### ACTIVITY:
Each entry needs to be restated exactly as written.

### EXERCISE MATERIAL:
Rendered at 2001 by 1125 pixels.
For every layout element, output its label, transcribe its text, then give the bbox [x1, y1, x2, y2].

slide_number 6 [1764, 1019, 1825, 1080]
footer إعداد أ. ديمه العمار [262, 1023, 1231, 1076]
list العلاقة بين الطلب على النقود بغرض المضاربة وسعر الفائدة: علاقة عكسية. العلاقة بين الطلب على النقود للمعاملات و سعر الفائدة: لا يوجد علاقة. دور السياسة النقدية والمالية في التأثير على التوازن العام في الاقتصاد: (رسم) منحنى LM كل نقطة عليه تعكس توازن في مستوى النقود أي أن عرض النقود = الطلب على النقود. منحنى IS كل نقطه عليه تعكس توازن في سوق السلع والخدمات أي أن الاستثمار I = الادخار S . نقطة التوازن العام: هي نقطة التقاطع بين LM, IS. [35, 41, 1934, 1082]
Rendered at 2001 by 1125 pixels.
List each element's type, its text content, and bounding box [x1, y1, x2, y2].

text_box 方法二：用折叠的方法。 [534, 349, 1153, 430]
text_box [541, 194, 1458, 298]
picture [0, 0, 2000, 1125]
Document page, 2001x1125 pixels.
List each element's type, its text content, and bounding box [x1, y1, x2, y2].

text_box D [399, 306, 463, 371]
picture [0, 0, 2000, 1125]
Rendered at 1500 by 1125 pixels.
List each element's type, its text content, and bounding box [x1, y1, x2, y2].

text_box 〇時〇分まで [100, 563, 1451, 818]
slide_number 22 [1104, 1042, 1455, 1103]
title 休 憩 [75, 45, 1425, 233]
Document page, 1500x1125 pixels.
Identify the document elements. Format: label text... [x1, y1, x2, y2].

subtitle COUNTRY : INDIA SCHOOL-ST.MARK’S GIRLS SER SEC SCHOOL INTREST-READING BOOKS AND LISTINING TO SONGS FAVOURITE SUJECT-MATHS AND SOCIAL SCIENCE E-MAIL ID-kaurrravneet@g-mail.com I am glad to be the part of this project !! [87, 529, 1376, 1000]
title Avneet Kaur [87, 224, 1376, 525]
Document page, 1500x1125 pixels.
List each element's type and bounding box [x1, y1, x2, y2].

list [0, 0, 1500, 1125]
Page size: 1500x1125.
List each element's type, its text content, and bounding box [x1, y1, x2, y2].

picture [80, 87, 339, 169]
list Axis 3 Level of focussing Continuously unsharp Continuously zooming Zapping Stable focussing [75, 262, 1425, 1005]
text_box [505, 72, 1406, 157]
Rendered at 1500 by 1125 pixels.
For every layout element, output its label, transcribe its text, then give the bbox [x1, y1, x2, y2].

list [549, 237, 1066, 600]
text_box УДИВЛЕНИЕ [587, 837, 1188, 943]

### SOLUTION TO THE EXERCISE:
Rendered at 2001 by 1125 pixels.
For every layout element, output its label, transcribe its text, then give the bbox [x1, y1, x2, y2].

slide_number 6 [1764, 1019, 1825, 1080]
footer إعداد أ. ديمه العمار [262, 1023, 1231, 1076]
list العلاقة بين الطلب على النقود بغرض المضاربة وسعر الفائدة: علاقة عكسية. العلاقة بين الطلب على النقود للمعاملات و سعر الفائدة: لا يوجد علاقة. دور السياسة النقدية والمالية في التأثير على التوازن العام في الاقتصاد: (رسم) منحنى LM كل نقطة عليه تعكس توازن في مستوى النقود أي أن عرض النقود = الطلب على النقود. منحنى IS كل نقطه عليه تعكس توازن في سوق السلع والخدمات أي أن الاستثمار I = الادخار S . نقطة التوازن العام: هي نقطة التقاطع بين LM, IS. [35, 41, 1934, 1082]
Rendered at 2001 by 1125 pixels.
List each element's type, its text content, and bounding box [x1, y1, x2, y2].

text_box 方法二：用折叠的方法。 [534, 349, 1153, 430]
text_box [541, 194, 1458, 298]
picture [0, 0, 2000, 1125]
Document page, 2001x1125 pixels.
List each element's type, its text content, and bounding box [x1, y1, x2, y2].

text_box D [399, 306, 463, 371]
picture [0, 0, 2000, 1125]
Rendered at 1500 by 1125 pixels.
List each element's type, its text content, and bounding box [x1, y1, x2, y2].

text_box 〇時〇分まで [100, 563, 1451, 818]
slide_number 22 [1104, 1042, 1455, 1103]
title 休 憩 [75, 45, 1425, 233]
Document page, 1500x1125 pixels.
Identify the document elements. Format: label text... [x1, y1, x2, y2].

subtitle COUNTRY : INDIA SCHOOL-ST.MARK’S GIRLS SER SEC SCHOOL INTREST-READING BOOKS AND LISTINING TO SONGS FAVOURITE SUJECT-MATHS AND SOCIAL SCIENCE E-MAIL ID-kaurrravneet@g-mail.com I am glad to be the part of this project !! [87, 529, 1376, 1000]
title Avneet Kaur [87, 224, 1376, 525]
Document page, 1500x1125 pixels.
List each element's type and bounding box [x1, y1, x2, y2].

list [0, 0, 1500, 1125]
Page size: 1500x1125.
List each element's type, its text content, and bounding box [x1, y1, x2, y2].

picture [80, 87, 339, 169]
list Axis 3 Level of focussing Continuously unsharp Continuously zooming Zapping Stable focussing [75, 262, 1425, 1005]
text_box [505, 72, 1406, 157]
Rendered at 1500 by 1125 pixels.
For every layout element, output its label, transcribe its text, then give the bbox [x1, y1, x2, y2].

list [549, 237, 1066, 600]
text_box УДИВЛЕНИЕ [587, 837, 1188, 943]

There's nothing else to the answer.